Un derecho para cada recién nacido
La lactancia materna es una de las formas más eficaces de proteger la salud de los recién nacidos y de favorecer su desarrollo desde los primeros momentos de vida. Además de ser el alimento ideal para el bebé, representa un derecho que contribuye al bienestar de las familias y de la sociedad. La Organización Mundial de la Salud recomienda que los niños reciban lactancia materna exclusiva durante los primeros seis meses de vida, ya que en ese período la leche materna aporta todos los nutrientes que necesitan para crecer de manera saludable. También proporciona agua en la cantidad adecuada, por lo que no es necesario ofrecer otros líquidos, salvo cuando exista una indicación médica específica.
Desde el nacimiento, la leche materna contiene una combinación perfecta de proteínas, grasas, carbohidratos, vitaminas y minerales adaptados a las necesidades del bebé. Asimismo, aporta anticuerpos y otras sustancias que fortalecen el sistema inmunitario y ayudan a prevenir enfermedades frecuentes durante la infancia, como la diarrea y la neumonía. Gracias a esta protección natural, los niños tienen mayores posibilidades de crecer sanos y de enfrentar mejor las infecciones que pueden aparecer en los primeros meses de vida.
Además de los beneficios inmediatos, la lactancia materna también influye de manera positiva en la salud futura del niño. Diversas investigaciones han demostrado que las personas que fueron amamantadas presentan un menor riesgo de desarrollar sobrepeso, obesidad y diabetes en la edad adulta. Incluso se ha observado que esta práctica favorece el desarrollo cognitivo, mejora el rendimiento escolar y puede relacionarse con mejores oportunidades económicas a lo largo de la vida.
Otro aspecto importante es el inicio temprano de la lactancia. Los especialistas recomiendan que el bebé sea amamantado durante la primera hora después del nacimiento, ya que este primer contacto favorece la adaptación del recién nacido y fortalece el vínculo con la madre. Además, distintos estudios indican que comenzar la lactancia desde ese momento puede reducir el riesgo de muerte neonatal y disminuir la aparición de enfermedades infecciosas que afectan a los niños pequeños.
Por otra parte, la lactancia materna también ofrece importantes ventajas para las madres. Amamantar favorece la recuperación después del parto porque ayuda a que el útero recupere su tamaño normal y disminuye el riesgo de hemorragias. Asimismo, diversos estudios han demostrado que reduce la probabilidad de desarrollar cáncer de mama y de ovario. A esto se suma el fortalecimiento del vínculo afectivo con el bebé, ya que el contacto cercano durante la alimentación genera seguridad, confianza y bienestar para ambos.

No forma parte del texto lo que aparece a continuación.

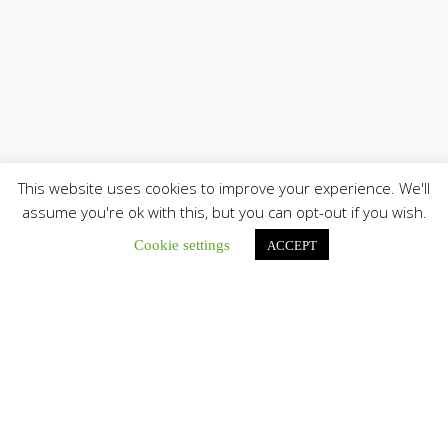
This website uses cookies to improve your experience. We'll
assume you're ok with this, but you can opt-out if you wish.
Cookie settings
ACCEPT
Únete a nuestro canal de Telegram
Botón de búsqu
Buscar:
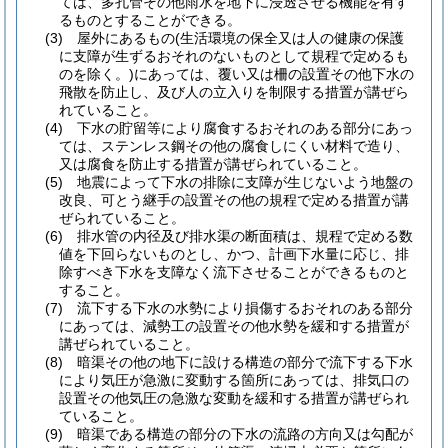
ては、多孔管その他雨水を地下に浸透させる機能を有す
るものとすることができる。
(3)
屋外にあるもの
(生活環境の保全又は人の健康の保護
に支障が生ずるおそれのないものとして規程で定めるも
のを除く。)
にあっては、覆い又は柵の設置その他下水の
飛散を防止し、及び人の立入りを制限する措置が講ぜら
れていること。
(4)
下水の貯留等により腐食するおそれのある部分にあっ
ては、ステンレス鋼その他の腐食しにくい材料で造り、
又は腐食を防止する措置が講ぜられていること。
(5)
地震によって下水の排除に支障が生じないよう地盤の
改良、可とう継手の設置その他の規程で定める措置が講
ぜられていること。
(6)
排水管の内径及び排水渠の断面積は、規程で定める数
値を下回らないものとし、かつ、計画下水量に応じ、排
除すべき下水を支障なく流下させることができるものと
すること。
(7)
流下する下水の水勢により損傷するおそれのある部分
にあっては、減勢工の設置その他水勢を緩和する措置が
講ぜられていること。
(8)
暗渠その他の地下に設ける構造の部分で流下する下水
により気圧が急激に変動する箇所にあっては、排気口の
設置その他気圧の急激な変動を緩和する措置が講ぜられ
ていること。
(9)
暗渠である構造の部分の下水の流路の方向又は勾配が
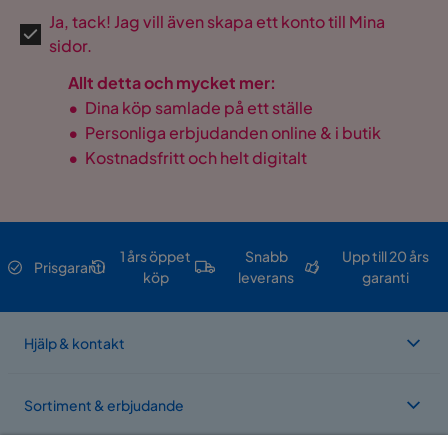
Ja, tack! Jag vill även skapa ett konto till Mina
sidor.
Allt detta och mycket mer:
•
Dina köp samlade på ett ställe
•
Personliga erbjudanden online & i butik
•
Kostnadsfritt och helt digitalt
1 års öppet
Snabb
Upp till 20 års
Prisgaranti
köp
leverans
garanti
Hjälp & kontakt
Sortiment & erbjudande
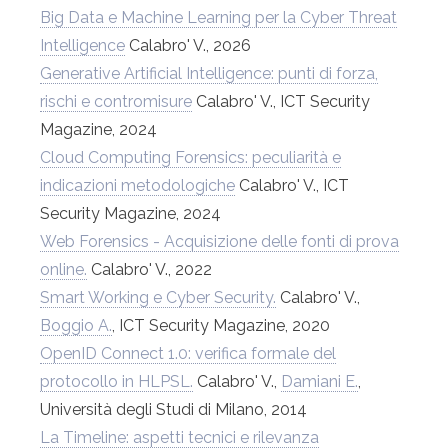
Big Data e Machine Learning per la Cyber Threat
Intelligence
Calabro' V., 2026
Generative Artificial Intelligence: punti di forza,
rischi e contromisure
Calabro' V., ICT Security
Magazine, 2024
Cloud Computing Forensics: peculiarità e
indicazioni metodologiche
Calabro' V., ICT
Security Magazine, 2024
Web Forensics - Acquisizione delle fonti di prova
online.
Calabro' V., 2022
Smart Working e Cyber Security.
Calabro' V.,
Boggio A.
, ICT Security Magazine, 2020
OpenID Connect 1.0: verifica formale del
protocollo in HLPSL.
Calabro' V.,
Damiani E.
,
Università degli Studi di Milano, 2014
La Timeline: aspetti tecnici e rilevanza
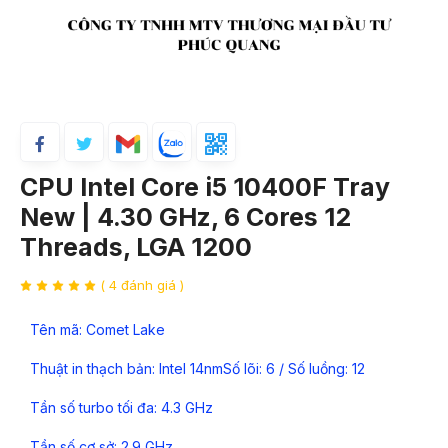
CPU Intel Core i5 10400F Tray
New | 4.30 GHz, 6 Cores 12
Threads, LGA 1200
( 4 đánh giá )
Tên mã: Comet Lake
Thuật in thạch bản: Intel 14nmSố lõi: 6 / Số luồng: 12
Tần số turbo tối đa: 4.3 GHz
Tần số cơ sở: 2.9 GHz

Como si todo esto fuera poco, la lactancia también representa un beneficio para la economía familiar. Al ser un alimento natural y siempre disponible, evita el gasto en fórmulas infantiles y reduce la necesidad de consultas médicas y medicamentos relacionados con enfermedades que pueden prevenirse mediante la alimentación con leche materna. De igual manera, cuando aumenta la cantidad de niños amamantados, también disminuyen los costos de atención sanitaria, lo que beneficia a toda la sociedad.
Sin embargo, todavía existen obstáculos que dificultan esta práctica. En muchas ocasiones circula información incorrecta que lleva a creer que la leche de fórmula ofrece los mismos beneficios que la leche materna. Aunque las fórmulas pueden ser necesarias en determinadas situaciones y bajo indicación profesional, no contienen los componentes inmunológicos que hacen única a la leche materna. Además, la publicidad de estos productos puede generar confusión y hacer que algunas familias subestimen la importancia de la lactancia.
Según la OMS, en el mundo solo alrededor del 40 por ciento de los bebés menores de seis meses recibe lactancia materna exclusiva y una parte importante de las muertes infantiles está relacionada con la desnutrición. Los especialistas estiman que, si todos los niños menores de dos años fueran alimentados de manera óptima mediante la lactancia y una alimentación complementaria adecuada, cada año podrían salvarse cientos de miles de vidas.
Las madres necesitan información clara, acompañamiento profesional y apoyo de sus familias para ejercer este derecho. Además, resulta fundamental que existan licencias laborales adecuadas y espacios que faciliten la lactancia en los lugares de trabajo. De esta manera, será posible proteger la salud de los bebés, mejorar la calidad de vida de las madres y construir comunidades más saludables y con mayores oportunidades para las nuevas generaciones.